Mission accomplished — officials breathed a sigh of relief as the first Long March 5B heavy-lift rocket arrived safely aboard two transport ships at the Wenchang Space Launch Center on Wednesday for prelaunch preparations, China Daily reported.
The rocket’s components were carried by Yuanwang 21 and Yuanwang 22 from Tianjin, a northern coastal municipality and home to the launch vehicle’s manufacturing complexes, the report said.
It spent about a week on the trip to the southernmost island province, according to the China Academy of Launch Vehicle Technology in Beijing, the leading rocket developer in the country, the report said.
Long March 5B is the first variant of the Long March 5, which conducted its third mission at the Wenchang center in December. It will be tasked with sending large spacecraft, including modules of the China Space Station (CSS) to low-Earth orbit, the academy said in a statement.
The rocket is 53.7 meters long, with a diameter of 5 meters. It will be propelled by liquid oxygen, liquid hydrogen and kerosene and will have a liftoff weight of about 849 metric tons, the report said.
Li Dong, the rocket’s chief designer, said that the craft will be pollution-free and will be the most powerful rocket when it comes to carrying capacity to the low-Earth orbit (LEO) — it will be capable of placing 22 tons (equivalent to the weight of 16 cars) of payload in orbit, the report said.
At the launch center, the rocket will make ground drills with the prototype of the Chinese space station’s core module to verify the launch sequence for the space station. After the drills, it will carry out the debut flight in April to launch the prototype of the country’s new manned spaceship, said the China Manned Space Agency.
According to China’s Ambassador to the UN, construction of the space station is well underway and the craft will be open for scientists around the world to use from 2022, the UK’s Daily Mail reported.
Like the International Space Station (ISS), the CSS would orbit 250 miles (400 km) above Earth. China hopes the space station will be operational for around a decade, supporting astronauts for 180-day stints.
This means it could outlive the ISS which may lose its funding from the White House as soon as 2024, the report said.
“CSS belongs not only to China, but also to the world,” said Shi Zhongjun, China’s Ambassador to UN, according to state-run news agency Xinhua.
“All countries, regardless of their size and level of development, can participate in the cooperation on an equal footing,” he said.

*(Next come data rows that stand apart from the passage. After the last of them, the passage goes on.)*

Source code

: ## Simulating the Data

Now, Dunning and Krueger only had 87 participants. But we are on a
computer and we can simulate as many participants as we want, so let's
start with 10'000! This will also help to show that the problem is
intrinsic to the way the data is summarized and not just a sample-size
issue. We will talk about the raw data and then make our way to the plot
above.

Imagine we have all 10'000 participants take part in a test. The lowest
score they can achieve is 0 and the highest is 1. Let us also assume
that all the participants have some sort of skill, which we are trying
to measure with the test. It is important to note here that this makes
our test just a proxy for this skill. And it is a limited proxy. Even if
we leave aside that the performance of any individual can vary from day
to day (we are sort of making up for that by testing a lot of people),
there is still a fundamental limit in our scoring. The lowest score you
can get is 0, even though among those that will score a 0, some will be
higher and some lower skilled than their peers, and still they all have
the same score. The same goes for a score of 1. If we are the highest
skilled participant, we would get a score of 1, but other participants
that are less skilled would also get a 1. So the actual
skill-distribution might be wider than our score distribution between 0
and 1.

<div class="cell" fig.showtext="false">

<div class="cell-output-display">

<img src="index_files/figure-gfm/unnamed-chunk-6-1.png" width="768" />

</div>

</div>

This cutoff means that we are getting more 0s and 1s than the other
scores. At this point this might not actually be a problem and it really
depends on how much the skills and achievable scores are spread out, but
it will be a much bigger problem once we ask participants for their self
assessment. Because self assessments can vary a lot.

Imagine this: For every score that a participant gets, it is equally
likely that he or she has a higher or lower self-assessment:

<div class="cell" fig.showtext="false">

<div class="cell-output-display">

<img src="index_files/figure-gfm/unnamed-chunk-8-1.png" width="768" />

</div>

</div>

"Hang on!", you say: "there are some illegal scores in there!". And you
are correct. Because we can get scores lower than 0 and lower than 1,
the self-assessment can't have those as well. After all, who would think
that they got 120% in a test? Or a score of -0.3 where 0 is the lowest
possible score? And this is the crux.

The CSS is due to be launched this year and will be fully operational by 2022. Up to three astronauts will be able to live in the CSS — which consists of one core module and two experimental ones — at the same time, the report said.
The White House wants to stop funding for the station after 2024, the latest documents indicate, and is working on a transition plan to hand the orbiting lab over to private industry.